By Tony Morain

for Direct Relief

In a time of increasing natural disasters and growing income inequality, Direct Relief’s performance in delivering medicine and other healthcare resources to disaster victims and underserved communities worldwide has put it at the top of many lists of most-recommended charities.

According to Forbes, Direct Relief ranks as the seventh largest U.S. charity in 2018, scoring 100 percent in fundraising efficiency (percent of private donations remaining after fundraising expenses) and 99 percent for its charitable commitment (charitable services as a percent of total expenses).

Direct Relief also earned a four-star rating for 2018 from Charity Navigator, America’s largest independent charity evaluator, the eighth consecutive time that Direct Relief has earned this top distinction.

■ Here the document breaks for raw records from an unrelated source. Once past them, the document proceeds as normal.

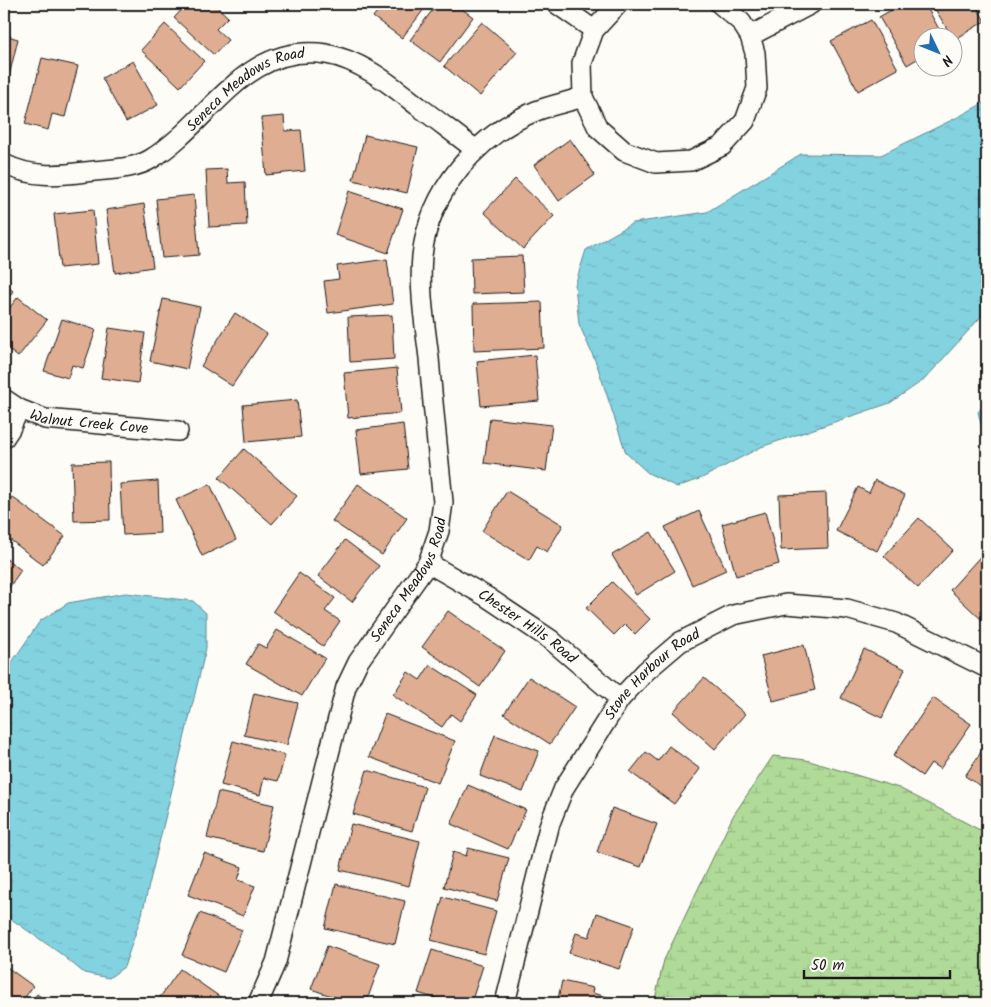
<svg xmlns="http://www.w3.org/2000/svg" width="991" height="1007" viewBox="0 0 991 1007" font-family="Kalam,sans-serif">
<defs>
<pattern id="wetland-marsh" width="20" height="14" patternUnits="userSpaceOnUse" patternTransform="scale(1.25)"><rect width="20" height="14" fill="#b0da98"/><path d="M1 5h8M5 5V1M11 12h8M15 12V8" fill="none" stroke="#97ba82"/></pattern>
<pattern id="water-ripples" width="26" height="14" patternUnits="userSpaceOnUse" patternTransform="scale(1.25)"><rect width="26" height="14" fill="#83d2e0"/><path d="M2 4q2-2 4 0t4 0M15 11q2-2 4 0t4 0" fill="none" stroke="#71b4c0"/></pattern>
</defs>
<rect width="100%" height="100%" fill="#fdfcf7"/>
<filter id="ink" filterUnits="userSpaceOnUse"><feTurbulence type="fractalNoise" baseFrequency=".02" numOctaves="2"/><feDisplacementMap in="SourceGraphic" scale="10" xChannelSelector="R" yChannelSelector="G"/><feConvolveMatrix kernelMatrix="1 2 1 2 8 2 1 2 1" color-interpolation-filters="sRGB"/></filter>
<g filter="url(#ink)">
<polygon fill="url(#wetland-marsh)" stroke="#667b5a" points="773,756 806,760 899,788 978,829 987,831 987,1003 654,1003 664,960 733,816"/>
<g fill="url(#water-ripples)" stroke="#5a8992">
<polygon points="987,101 987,310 925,379 890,403 761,447 702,478 677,487 648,473 626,453 597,365 579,324 575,285 586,250 633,223 707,212 801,154 881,155 960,116"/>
<polygon points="987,402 987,443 985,440 978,412"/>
<polygon points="126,593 193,601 206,613 206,648 142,914 124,967 109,978 84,973 61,954 4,914 4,674 40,621 68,603"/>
</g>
<g fill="#dfad92" stroke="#1c1c1c">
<polygon points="187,4 214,4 228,17 216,29 228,40 214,55 174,18"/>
<polygon points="383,4 428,4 402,38 373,17"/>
<polygon points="437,4 455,4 473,17 440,62 410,40"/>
<polygon points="902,4 925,4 944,38 924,38 924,55 907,65 879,17"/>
<polygon points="932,4 975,4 985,21 954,40"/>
<polygon points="871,20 898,69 858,91 831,41"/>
<polygon points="482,22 517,52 480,96 444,66"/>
<polygon points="165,24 204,61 180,87 141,50"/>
<polygon points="4,35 18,39 5,93 4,93"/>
<polygon points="42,58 78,66 65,117 52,114 48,130 25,124"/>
<polygon points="133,61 158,105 126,122 102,78"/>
<polygon points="284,116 285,131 301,130 305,171 266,175 261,118"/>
<polygon points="365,135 418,147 407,193 353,180"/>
<polygon points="570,139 595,175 559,201 534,165"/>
<polygon points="227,169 228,183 245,182 247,225 209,227 206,170"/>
<polygon points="515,179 554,216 523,249 484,212"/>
<polygon points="349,191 403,209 388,253 335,235"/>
<polygon points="194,195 199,255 162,258 156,199"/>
<polygon points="144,204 153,267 115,273 106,210"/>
<polygon points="93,210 98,264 60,268 54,214"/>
<polygon points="522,256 524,292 472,294 471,258"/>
<polygon points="387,259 393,304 328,313 324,281 339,279 337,266"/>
<polygon points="4,284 13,291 4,303"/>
<polygon points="18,297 47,320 18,357 4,346 4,315"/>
<polygon points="163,299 200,307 187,369 150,361"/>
<polygon points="542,302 544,348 474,351 473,304"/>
<polygon points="235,313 267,334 232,386 201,366"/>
<polygon points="392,315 394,359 350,362 348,317"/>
<polygon points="62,319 96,330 83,368 72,365 68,378 44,371"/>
<polygon points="109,328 145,333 138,383 101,378"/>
<polygon points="535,355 539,401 481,406 477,361"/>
<polygon points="397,368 401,413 348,418 344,373"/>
<polygon points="297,400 301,437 246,442 243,405"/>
<polygon points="490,418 552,425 546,471 484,463"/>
<polygon points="403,424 408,469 361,474 356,430"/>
<polygon points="244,449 297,496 272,524 219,478"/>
<polygon points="109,462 110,520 74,521 72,463"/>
<polygon points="875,480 905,495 877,551 836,531 858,487 869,493"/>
<polygon points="158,481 160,533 123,535 120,484"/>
<polygon points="210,484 236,540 202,556 176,500"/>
<polygon points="358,484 407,518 382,555 332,521"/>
<polygon points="507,491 563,525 547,552 537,546 529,560 482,531"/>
<polygon points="826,493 828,548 781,550 779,495"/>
<polygon points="12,497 65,536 43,565 4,535 4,508"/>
<polygon points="699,511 726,570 692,585 665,527"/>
<polygon points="765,512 779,564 736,576 722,524"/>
<polygon points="919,518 953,550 918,588 884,556"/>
<polygon points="651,532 675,571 636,595 612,555"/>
<polygon points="345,540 379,566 352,602 318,576"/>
<polygon points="987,549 987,616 983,621 950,590"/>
<polygon points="4,557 21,570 4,595"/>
<polygon points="299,573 335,598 325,611 340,621 323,646 273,611"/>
<polygon points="612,582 650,619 635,634 625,624 614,635 586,608"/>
<polygon points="448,611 505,651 480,687 422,647"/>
<polygon points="277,630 325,658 302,696 246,664 258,644 266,648"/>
<polygon points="804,645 815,690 773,701 761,656"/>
<polygon points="864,649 905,669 882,718 841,698"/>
<polygon points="430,665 477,695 460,721 451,714 442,727 393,695 408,672 420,680"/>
<polygon points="529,677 575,707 550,744 504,714"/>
<polygon points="704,678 745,714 715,749 673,712"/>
<polygon points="254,693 298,703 287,745 244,735"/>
<polygon points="933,698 971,724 940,769 931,763 922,776 893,756"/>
<polygon points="385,714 455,741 438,783 369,757"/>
<polygon points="495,735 539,751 523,792 480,776"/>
<polygon points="233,741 285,755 278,781 264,778 260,795 221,785"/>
<polygon points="987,743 987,790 965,776"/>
<polygon points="669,746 700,769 674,804 630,772 646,752 658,761"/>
<polygon points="367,770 425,787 412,831 353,814"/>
<polygon points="468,785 526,810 508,849 451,824"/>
<polygon points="218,792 274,805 263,851 207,838"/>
<polygon points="612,808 657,824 641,867 597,852"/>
<polygon points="351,824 420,841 409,886 340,870"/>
<polygon points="468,848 509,858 497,901 444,887 453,852 466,856"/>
<polygon points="204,853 242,867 238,880 255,886 243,916 188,895"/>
<polygon points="336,884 405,901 395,944 325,928"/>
<polygon points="443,897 496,911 484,954 431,940"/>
<polygon points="200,913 242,930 224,972 182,955"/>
<polygon points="597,913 634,926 619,969 569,953 576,933 589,937"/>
<polygon points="327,946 380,964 366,1003 352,1003 311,989"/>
<polygon points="432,950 483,966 471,1003 450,1003 418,993"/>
<polygon points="4,965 33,986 21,1003 4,1003"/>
<polygon points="180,969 220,997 216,1003 156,1003"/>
<polygon points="562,981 593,988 592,993 612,998 611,1003 557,1003"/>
<polygon points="37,994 49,1003 31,1003"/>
<polygon points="306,997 319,1003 303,1003"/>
</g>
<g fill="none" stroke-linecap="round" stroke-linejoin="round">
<defs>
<g id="minor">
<polyline points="557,4 594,30"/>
<polyline points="618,4 594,30 582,63 583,97 598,128 624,151 656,163 691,161 722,146 745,121 757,88 755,53 750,36 741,22 720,4"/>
<polyline points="750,36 811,4"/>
<path id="s1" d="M 4,164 C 30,177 56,176 85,172 C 106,169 133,170 151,159 C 211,122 244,42 326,54 C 361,60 391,85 418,106 C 437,120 456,135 475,149"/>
<path id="s2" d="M 4,399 L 19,409 L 45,419 L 178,431"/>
<polyline points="4,438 10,429 19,409"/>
<path id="s3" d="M 428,563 L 487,597 L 551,640 L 620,699"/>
<path id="s4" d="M 258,1003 L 276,962 L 346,687 L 358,662 L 428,563 L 439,531 L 443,502 C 438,454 433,406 429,358 C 425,325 419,290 422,256 C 429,191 477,135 536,111 C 551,105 568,102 583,97"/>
<path id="s5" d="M 505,1003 L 550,823 L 564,788 L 620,699 L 646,671 L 680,642 L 733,615 L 786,604 L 847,609 L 896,623 L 987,668"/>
</g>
</defs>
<use href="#minor" stroke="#1c1c1c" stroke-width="22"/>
<use href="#minor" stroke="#fdfcf7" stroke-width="19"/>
</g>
</g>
<g text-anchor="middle" stroke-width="4" stroke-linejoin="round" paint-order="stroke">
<g font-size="15" fill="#1c1c1c" stroke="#fdfcf7">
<text dy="5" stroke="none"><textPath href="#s1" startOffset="270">Seneca Meadows Road</textPath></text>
<text dy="5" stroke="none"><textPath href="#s2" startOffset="90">Walnut Creek Cove</textPath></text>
<text dy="5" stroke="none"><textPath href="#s4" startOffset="454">Seneca Meadows Road</textPath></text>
<text dy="5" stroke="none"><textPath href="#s3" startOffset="118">Chester Hills Road</textPath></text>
<text dy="5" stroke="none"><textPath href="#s5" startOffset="369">Stone Harbour Road</textPath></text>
</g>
</g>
<rect width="991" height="1007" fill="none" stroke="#fdfcf7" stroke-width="20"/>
<rect x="10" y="10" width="971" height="987" fill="none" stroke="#1c1c1c" stroke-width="2" filter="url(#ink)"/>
<g transform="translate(938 52) rotate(133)"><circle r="24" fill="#fdfcf7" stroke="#a3a29f"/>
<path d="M0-4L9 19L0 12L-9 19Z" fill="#1f6fb2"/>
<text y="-8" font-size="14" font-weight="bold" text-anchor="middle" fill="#1c1c1c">N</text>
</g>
<path d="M804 970v8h146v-8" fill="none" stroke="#1c1c1c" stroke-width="2.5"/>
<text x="811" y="970" font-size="15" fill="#1c1c1c" stroke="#fdfcf7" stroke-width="4" paint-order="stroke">50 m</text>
</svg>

Of the more than 8,000 charities rated by Charity Navigator, Direct Relief is one of only 66 to receive a perfect 100 score. These charities have earned perfect scores in Charity Navigator’s evaluation of Financial Health and Accountability & Transparency.

Charity Navigator also included Direct Relief in its 2018 lists of 10 of the Best Charities Everyone’s Heard Of, the 10 Best Humanitarian Relief Organizations, and 10 Highly Rated Charities Relying on Private Contributions.

Others recognizing Direct Relief in 2018 include the Center for High Impact Philanthropy at University of Pennsylvania (2019 High Impact Giving Guide), Wallet Hub (2018’s Best Charities for Holiday Giving), Okta (2018 Oktane Award Finalist) and TheStreet (30 Charities That Won’t Waste Your Money).

The ratings came in a year defined by humanitarian crises and natural disasters of unprecedented scale, and Direct Relief has responded more expansively than ever in its 70-year history — delivering $923 million in humanitarian assistance to locally run healthcare providers in 101 countries, including $212 million in aid to communities in 50 U.S. states, Puerto Rico and the U.S. Virgin Islands.

Examples of Direct Relief’s work in 2018 include:

  • Disaster response: Within the first two weeks after Hurricane Florence struck the Carolinas in September, leading to at least 47 deaths, Direct Relief had delivered more than 14,000 pounds of medicine and medical supplies.
  •  Over Thanksgiving week, Direct Relief staff rushed deliveries to California’s Butte County, where local shelters housing thousands of people displaced by the Camp Fire were hit by outbreaks of highly contagious norovirus.
  •  Puerto Rico: Direct Relief was the first organization to bring medicine into Puerto Rico when the commercial supply chain completely broke down after Hurricane Maria made landfall in September 2017.

More than a year later, Direct Relief has provided $70.2 million in medical aid, invested $12 million in initiatives to bolster health services and local infrastructure, and installed 791 kilowatts of solar energy and 2 megawatts of battery backup at 14 health centers and remote communities on the island.

  •  Opioid epidemic: Direct Relief last year began shipping the life-saving drug naloxone, which can revive people who have overdosed on opioid medications, to health partners around the country. 
  •  Humanitarian crises: While responding to fast-onset disasters, Direct Relief continued aiding local healthcare providers in parts of the world enduring “slow-burn” humanitarian disasters from Syria, Yemen and the Democratic Republic of Congo to Bangladesh.